***** Dataset

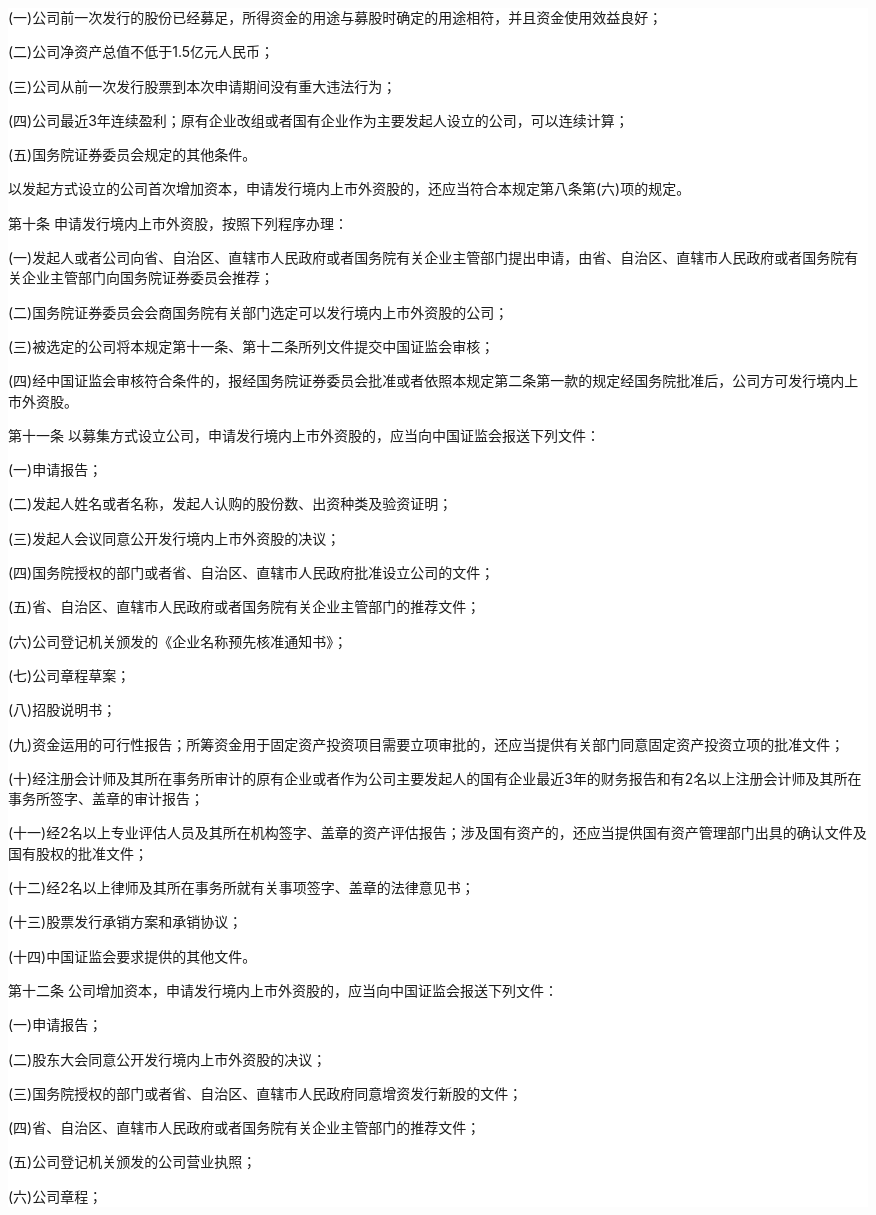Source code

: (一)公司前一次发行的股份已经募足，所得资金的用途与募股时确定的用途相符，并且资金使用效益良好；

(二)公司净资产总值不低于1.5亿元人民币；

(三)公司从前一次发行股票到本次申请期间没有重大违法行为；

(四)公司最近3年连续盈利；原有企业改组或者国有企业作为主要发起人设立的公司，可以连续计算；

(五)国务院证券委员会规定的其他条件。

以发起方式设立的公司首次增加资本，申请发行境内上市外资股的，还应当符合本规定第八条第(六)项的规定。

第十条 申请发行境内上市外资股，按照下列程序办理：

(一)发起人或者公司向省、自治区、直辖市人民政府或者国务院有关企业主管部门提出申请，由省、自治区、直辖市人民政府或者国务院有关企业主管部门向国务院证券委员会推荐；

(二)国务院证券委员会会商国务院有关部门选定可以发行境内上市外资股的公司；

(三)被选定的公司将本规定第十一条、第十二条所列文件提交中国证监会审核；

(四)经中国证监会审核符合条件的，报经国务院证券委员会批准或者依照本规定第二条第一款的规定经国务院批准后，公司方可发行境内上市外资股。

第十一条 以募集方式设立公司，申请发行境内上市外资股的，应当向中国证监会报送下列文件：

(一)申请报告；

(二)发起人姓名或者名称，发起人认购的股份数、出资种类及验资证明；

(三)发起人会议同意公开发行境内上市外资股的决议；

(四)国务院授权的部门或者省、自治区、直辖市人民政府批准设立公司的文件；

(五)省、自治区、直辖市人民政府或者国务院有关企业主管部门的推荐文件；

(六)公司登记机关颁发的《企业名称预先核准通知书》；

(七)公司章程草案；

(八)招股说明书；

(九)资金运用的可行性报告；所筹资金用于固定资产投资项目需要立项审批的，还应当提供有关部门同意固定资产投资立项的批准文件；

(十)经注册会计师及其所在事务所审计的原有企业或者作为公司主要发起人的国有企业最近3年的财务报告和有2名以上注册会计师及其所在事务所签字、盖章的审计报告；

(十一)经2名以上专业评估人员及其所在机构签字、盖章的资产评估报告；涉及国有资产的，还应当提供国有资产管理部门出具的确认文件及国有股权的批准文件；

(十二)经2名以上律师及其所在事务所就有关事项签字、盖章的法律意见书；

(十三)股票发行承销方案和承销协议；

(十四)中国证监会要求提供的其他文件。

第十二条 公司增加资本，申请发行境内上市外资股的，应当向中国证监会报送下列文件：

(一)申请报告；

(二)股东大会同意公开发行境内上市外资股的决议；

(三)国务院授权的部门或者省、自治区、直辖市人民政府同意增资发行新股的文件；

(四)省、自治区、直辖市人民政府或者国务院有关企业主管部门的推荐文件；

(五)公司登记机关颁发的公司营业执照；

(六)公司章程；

**********
***** Dataset

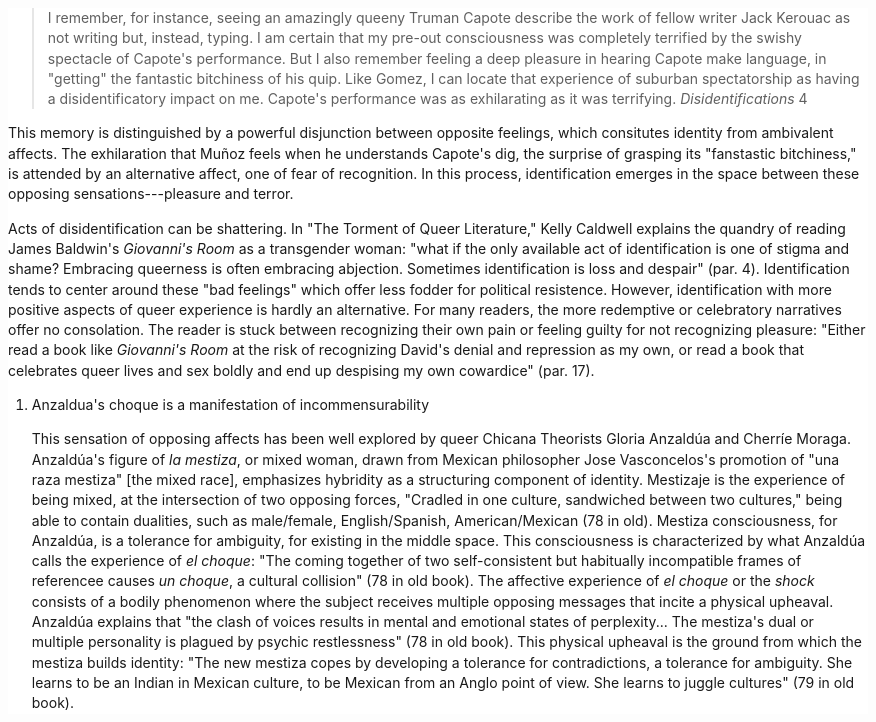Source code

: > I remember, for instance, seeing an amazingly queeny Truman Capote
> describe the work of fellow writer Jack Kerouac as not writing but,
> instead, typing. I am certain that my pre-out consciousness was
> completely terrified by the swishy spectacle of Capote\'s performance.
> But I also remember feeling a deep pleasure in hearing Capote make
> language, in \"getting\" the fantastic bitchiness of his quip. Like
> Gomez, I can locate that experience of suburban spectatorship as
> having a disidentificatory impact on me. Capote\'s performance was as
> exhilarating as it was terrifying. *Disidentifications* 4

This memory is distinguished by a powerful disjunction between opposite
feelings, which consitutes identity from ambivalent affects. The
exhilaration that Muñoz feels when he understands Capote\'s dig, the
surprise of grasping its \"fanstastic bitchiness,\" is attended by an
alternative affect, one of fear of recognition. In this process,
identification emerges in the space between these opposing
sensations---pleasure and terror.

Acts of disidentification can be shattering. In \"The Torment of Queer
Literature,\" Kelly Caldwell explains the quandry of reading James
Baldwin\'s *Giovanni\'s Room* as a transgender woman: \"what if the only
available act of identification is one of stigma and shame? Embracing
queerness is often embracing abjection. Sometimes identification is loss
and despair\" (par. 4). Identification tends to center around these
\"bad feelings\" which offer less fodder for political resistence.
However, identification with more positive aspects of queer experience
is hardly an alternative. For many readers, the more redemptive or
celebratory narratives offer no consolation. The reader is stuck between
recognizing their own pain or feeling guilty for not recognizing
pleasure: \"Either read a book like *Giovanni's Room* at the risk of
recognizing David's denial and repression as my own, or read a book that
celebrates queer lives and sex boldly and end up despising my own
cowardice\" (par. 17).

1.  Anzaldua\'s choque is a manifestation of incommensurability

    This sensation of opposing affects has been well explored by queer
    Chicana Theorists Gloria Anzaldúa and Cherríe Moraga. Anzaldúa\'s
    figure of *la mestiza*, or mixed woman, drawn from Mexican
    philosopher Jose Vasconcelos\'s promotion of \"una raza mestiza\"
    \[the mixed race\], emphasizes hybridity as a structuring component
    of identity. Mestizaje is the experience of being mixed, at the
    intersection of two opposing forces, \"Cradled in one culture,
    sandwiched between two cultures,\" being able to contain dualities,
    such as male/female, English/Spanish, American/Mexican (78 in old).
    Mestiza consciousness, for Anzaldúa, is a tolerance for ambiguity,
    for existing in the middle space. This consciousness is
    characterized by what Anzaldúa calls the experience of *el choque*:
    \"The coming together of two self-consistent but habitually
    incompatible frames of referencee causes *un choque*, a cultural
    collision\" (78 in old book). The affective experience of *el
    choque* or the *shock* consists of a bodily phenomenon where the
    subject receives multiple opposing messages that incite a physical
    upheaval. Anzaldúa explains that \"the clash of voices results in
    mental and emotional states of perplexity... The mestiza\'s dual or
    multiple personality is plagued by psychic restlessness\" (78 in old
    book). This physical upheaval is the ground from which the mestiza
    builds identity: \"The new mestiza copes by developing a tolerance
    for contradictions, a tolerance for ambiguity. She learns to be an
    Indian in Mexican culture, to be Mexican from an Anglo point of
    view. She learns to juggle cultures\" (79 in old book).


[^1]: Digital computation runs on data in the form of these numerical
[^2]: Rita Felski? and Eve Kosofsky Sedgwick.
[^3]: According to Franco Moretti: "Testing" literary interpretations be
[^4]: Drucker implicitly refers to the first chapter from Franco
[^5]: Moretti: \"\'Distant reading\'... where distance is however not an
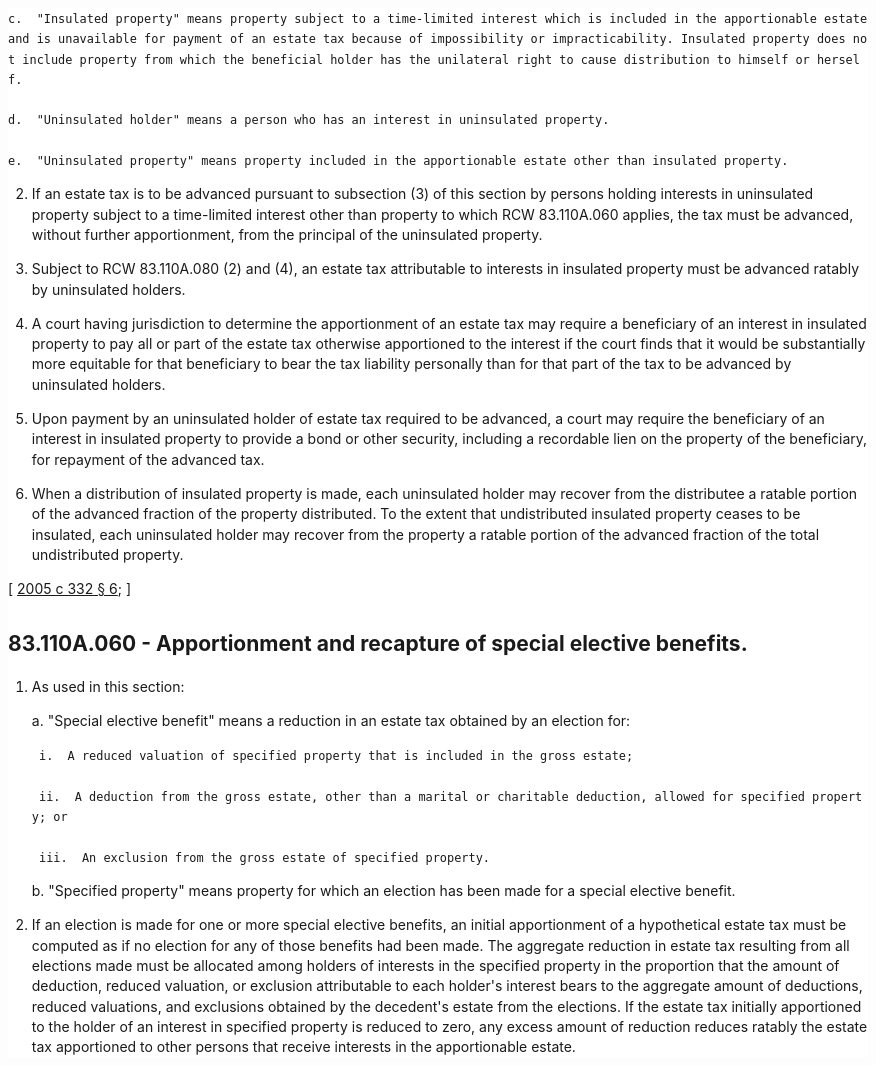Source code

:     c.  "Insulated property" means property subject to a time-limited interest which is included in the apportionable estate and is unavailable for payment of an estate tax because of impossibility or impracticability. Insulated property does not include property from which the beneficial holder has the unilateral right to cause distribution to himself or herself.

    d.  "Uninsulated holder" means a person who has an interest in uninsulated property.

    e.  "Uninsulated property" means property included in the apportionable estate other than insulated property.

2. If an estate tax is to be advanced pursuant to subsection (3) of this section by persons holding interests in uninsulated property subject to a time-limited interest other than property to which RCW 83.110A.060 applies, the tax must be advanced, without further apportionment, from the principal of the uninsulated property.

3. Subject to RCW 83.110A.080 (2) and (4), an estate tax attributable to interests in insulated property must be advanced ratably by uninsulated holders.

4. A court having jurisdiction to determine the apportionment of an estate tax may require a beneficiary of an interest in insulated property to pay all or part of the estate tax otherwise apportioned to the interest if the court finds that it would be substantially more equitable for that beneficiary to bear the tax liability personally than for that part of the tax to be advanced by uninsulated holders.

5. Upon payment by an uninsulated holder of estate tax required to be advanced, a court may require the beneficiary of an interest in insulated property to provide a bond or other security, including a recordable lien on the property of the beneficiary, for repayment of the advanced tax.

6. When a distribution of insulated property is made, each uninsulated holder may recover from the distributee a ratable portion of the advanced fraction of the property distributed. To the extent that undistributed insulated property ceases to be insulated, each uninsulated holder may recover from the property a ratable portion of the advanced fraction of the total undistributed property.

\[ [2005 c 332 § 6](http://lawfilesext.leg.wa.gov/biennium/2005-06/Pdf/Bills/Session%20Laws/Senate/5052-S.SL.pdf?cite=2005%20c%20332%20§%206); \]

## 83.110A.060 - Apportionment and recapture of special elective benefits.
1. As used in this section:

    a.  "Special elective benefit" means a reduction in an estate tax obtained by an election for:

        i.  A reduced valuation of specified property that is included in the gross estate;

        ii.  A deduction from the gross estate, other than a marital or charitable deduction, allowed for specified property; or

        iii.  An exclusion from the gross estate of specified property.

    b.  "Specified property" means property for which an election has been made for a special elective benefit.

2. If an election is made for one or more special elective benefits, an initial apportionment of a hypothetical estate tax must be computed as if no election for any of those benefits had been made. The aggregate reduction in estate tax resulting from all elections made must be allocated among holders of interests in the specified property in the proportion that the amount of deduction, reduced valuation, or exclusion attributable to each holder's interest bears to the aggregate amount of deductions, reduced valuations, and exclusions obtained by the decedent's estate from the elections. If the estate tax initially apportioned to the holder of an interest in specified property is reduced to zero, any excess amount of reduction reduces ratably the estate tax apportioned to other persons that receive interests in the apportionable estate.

**********

# What you have to do
Reproduce verbatim the part of the listing that begins with the line containing "[2005 c 332" and ends with the line containing "means a reduction", including both of those lines.

# Result for this exercise
\[ [2005 c 332 § 6](http://lawfilesext.leg.wa.gov/biennium/2005-06/Pdf/Bills/Session%20Laws/Senate/5052-S.SL.pdf?cite=2005%20c%20332%20§%206); \]

## 83.110A.060 - Apportionment and recapture of special elective benefits.
1. As used in this section:

    a.  "Special elective benefit" means a reduction in an estate tax obtained by an election for:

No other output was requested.